Bonnie checking on her corn.

John and Hilary Griffith have been developing her childhood home into a raised garden paradise complete with several dozen hummingbirds.  They’ve enjoyed watching the babies flit around the feeders and heard the Big Daddy hum and buzz instruction to the little ones.  They can identify several different families by their coloration and voices. I’d never heard hummingbirds make so much noise before visiting with the Griffiths. It was a joy to sit with them on their front porch and watch the hummingbirds zipping, chest bumping, and sipping nectar.

Hilary hidden behind giant tomato plants!

The hummingbird highway was packed with action!

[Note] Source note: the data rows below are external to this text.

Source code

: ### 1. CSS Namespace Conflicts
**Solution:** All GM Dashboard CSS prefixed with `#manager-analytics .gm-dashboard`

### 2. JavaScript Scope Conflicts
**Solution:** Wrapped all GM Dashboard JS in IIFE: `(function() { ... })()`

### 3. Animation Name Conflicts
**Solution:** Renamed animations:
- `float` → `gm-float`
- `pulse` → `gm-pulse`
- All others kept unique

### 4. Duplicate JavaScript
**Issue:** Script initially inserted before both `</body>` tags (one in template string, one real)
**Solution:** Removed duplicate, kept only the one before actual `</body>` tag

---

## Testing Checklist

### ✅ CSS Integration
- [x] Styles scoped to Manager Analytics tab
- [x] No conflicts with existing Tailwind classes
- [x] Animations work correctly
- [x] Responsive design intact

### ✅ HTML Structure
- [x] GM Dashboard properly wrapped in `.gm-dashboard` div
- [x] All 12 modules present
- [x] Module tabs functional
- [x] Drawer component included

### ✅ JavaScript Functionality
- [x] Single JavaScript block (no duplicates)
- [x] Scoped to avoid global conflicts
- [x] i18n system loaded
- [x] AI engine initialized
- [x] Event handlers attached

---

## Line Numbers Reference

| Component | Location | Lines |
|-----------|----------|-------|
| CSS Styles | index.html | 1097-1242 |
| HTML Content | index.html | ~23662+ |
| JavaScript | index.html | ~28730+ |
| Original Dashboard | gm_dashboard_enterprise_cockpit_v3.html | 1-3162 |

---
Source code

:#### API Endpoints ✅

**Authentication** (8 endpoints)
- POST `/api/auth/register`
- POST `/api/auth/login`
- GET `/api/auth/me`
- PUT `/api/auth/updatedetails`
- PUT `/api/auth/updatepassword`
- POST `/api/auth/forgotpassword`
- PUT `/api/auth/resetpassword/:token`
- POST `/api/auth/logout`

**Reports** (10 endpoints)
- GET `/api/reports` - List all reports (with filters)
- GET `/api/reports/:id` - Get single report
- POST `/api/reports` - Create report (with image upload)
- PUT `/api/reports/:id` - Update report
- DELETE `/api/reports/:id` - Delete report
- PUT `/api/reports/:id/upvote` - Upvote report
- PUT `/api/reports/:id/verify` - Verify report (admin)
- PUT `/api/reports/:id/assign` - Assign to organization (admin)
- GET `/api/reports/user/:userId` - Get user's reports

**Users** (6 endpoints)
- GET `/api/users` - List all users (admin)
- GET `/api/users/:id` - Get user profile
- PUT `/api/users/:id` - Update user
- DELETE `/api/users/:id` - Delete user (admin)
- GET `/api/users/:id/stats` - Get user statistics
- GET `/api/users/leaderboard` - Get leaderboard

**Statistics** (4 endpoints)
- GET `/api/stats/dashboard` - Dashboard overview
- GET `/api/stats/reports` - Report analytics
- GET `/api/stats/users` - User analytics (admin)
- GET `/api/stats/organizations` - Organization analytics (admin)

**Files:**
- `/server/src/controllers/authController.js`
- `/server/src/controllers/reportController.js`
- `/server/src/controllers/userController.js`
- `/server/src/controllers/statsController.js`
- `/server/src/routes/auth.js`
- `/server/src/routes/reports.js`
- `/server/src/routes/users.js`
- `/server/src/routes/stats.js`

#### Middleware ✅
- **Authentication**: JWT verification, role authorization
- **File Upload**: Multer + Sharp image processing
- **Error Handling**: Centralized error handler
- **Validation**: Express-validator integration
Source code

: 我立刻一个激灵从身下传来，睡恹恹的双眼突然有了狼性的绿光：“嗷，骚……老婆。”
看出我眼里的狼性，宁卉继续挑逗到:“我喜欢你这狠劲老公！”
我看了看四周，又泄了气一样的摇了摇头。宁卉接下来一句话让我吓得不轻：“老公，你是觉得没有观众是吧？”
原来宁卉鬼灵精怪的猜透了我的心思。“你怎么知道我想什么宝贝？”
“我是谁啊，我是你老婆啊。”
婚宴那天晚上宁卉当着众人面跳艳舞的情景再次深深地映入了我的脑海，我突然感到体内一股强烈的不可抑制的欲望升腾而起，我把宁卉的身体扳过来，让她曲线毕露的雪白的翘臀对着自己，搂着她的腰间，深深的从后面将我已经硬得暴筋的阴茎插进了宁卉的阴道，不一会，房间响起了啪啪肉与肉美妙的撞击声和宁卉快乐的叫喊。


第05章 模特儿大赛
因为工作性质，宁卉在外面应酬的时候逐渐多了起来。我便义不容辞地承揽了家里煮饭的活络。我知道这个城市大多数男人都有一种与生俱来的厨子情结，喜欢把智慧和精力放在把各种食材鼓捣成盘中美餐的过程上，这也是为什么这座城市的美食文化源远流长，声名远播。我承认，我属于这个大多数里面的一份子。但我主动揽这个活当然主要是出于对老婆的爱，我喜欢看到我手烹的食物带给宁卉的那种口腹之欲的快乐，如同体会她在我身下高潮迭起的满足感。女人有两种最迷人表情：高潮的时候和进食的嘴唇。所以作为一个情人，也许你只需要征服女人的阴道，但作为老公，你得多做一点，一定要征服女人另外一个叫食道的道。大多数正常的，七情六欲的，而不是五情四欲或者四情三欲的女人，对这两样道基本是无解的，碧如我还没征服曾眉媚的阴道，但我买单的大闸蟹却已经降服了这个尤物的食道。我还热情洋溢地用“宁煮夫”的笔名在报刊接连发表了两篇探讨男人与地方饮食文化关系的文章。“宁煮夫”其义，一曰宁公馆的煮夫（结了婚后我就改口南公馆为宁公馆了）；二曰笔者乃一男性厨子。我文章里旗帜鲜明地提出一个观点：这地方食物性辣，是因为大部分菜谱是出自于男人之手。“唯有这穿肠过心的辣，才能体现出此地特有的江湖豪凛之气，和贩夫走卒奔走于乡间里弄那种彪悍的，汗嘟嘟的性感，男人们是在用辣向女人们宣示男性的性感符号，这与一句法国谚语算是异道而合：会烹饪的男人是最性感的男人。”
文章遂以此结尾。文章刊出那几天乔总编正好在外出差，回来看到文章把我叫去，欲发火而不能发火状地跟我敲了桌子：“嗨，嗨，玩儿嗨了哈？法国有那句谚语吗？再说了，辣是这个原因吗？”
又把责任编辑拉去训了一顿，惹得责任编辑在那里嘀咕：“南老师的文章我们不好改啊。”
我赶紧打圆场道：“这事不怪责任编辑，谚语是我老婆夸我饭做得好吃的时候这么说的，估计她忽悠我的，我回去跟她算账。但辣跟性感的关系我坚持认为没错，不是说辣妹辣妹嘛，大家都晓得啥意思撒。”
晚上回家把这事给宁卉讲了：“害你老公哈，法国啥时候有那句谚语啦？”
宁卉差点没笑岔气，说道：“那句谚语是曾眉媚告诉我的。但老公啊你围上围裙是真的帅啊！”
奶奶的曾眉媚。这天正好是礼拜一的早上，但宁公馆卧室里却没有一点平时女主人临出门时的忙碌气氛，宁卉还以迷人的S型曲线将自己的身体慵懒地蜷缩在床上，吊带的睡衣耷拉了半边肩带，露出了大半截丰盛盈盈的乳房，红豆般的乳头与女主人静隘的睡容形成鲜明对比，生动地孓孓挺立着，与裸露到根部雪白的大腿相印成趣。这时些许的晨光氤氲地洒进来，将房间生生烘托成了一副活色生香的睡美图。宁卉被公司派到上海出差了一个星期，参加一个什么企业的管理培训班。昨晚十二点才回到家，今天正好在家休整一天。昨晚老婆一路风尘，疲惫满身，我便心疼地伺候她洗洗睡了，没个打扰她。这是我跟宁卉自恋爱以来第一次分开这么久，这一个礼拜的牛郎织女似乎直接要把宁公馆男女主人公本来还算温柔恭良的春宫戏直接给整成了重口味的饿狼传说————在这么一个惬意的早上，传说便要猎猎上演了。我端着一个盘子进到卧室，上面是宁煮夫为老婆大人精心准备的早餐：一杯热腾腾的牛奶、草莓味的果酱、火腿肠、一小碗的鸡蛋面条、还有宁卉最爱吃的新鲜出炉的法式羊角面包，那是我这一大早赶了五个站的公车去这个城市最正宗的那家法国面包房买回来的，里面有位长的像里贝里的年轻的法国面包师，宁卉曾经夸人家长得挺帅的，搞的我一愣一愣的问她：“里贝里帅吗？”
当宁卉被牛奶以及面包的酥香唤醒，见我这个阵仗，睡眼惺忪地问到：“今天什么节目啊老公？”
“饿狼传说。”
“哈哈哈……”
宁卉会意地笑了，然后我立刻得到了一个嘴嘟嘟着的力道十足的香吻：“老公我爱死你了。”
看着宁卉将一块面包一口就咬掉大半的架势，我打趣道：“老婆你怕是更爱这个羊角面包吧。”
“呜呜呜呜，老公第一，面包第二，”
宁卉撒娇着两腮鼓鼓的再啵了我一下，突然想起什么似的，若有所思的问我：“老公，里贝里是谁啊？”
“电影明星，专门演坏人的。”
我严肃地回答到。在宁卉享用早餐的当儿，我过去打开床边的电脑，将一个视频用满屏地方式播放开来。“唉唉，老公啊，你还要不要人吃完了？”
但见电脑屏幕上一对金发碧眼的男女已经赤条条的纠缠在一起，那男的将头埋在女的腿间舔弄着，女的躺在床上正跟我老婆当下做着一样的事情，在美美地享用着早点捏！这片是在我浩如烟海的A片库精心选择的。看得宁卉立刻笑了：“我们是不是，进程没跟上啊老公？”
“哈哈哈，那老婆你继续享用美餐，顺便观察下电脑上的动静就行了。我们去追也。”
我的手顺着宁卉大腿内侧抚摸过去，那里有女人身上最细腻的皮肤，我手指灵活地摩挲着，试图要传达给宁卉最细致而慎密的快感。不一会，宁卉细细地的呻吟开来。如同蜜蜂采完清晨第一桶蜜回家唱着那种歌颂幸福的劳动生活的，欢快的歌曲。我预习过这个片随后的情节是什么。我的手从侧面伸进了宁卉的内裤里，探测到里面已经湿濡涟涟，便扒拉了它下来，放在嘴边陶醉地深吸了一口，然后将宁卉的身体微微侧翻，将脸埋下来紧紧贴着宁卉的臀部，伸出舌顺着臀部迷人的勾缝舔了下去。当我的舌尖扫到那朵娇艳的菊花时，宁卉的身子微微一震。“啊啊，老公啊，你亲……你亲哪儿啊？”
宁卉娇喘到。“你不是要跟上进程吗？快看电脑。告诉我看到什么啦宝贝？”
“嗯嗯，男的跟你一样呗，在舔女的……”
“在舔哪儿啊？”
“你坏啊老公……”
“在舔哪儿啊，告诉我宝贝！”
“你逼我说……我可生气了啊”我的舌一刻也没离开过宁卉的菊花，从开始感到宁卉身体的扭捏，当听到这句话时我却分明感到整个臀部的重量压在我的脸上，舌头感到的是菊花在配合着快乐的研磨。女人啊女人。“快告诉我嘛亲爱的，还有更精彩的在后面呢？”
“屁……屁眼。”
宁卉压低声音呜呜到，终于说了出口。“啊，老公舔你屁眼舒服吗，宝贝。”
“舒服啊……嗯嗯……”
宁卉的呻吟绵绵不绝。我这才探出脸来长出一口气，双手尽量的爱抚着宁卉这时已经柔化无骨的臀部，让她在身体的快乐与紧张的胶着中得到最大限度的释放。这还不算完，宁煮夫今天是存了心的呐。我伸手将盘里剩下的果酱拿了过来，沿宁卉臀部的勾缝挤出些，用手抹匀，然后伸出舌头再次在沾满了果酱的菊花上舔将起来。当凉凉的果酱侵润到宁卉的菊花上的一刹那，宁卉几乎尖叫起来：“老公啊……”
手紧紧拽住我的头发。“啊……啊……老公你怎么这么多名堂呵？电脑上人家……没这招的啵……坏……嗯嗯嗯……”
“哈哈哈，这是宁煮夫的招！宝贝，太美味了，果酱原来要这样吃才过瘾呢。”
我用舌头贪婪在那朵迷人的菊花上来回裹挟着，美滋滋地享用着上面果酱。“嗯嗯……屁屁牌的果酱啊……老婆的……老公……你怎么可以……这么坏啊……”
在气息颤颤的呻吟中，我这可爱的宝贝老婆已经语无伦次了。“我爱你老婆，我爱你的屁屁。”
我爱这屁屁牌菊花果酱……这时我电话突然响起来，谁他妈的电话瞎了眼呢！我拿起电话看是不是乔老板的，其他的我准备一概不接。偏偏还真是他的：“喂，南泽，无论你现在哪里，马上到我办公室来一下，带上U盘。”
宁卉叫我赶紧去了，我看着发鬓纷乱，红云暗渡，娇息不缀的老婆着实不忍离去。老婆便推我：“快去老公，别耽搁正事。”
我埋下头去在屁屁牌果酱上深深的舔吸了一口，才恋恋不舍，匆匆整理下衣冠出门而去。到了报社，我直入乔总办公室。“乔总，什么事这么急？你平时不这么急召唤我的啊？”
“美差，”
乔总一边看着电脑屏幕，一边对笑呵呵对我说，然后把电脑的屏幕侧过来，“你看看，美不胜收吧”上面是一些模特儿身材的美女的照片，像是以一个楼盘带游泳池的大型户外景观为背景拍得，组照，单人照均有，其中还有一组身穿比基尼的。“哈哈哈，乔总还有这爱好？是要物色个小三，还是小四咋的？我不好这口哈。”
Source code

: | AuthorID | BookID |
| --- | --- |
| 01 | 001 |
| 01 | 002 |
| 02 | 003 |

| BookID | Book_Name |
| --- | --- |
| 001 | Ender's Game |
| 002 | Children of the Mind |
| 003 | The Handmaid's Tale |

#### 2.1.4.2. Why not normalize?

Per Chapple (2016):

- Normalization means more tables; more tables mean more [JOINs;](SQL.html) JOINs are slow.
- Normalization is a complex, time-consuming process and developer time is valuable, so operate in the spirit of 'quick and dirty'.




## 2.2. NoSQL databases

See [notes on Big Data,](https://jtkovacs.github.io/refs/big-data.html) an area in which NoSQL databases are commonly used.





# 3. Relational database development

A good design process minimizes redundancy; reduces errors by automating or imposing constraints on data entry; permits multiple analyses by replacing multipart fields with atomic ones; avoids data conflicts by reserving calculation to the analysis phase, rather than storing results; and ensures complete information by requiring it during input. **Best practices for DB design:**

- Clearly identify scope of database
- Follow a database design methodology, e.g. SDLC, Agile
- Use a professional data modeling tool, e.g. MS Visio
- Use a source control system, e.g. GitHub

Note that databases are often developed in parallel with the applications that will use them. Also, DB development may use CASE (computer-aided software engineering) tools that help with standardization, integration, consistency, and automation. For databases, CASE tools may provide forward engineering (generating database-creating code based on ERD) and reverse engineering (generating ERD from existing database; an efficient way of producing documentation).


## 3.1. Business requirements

Highland Terrace Senior Housing in Prestonsburg got some renovations this year in the way of new boards for their nine year old raised beds and a 6′ x 8′ greenhouse from Harbor Freight. Gary & Will Gearheart volunteered to do the labor and help the folks out before their grounds inspection in August.  Between 98 degree days and sporadic rain bursts, we got it done.  Sharon had help from her great niece and nephew in organizing greenhouse parts and assisting the guys in putting it together.

New boards for the raised beds at Highland Terrace.

The 6’x8′ greenhouse is done and Sharon is excited to get planting!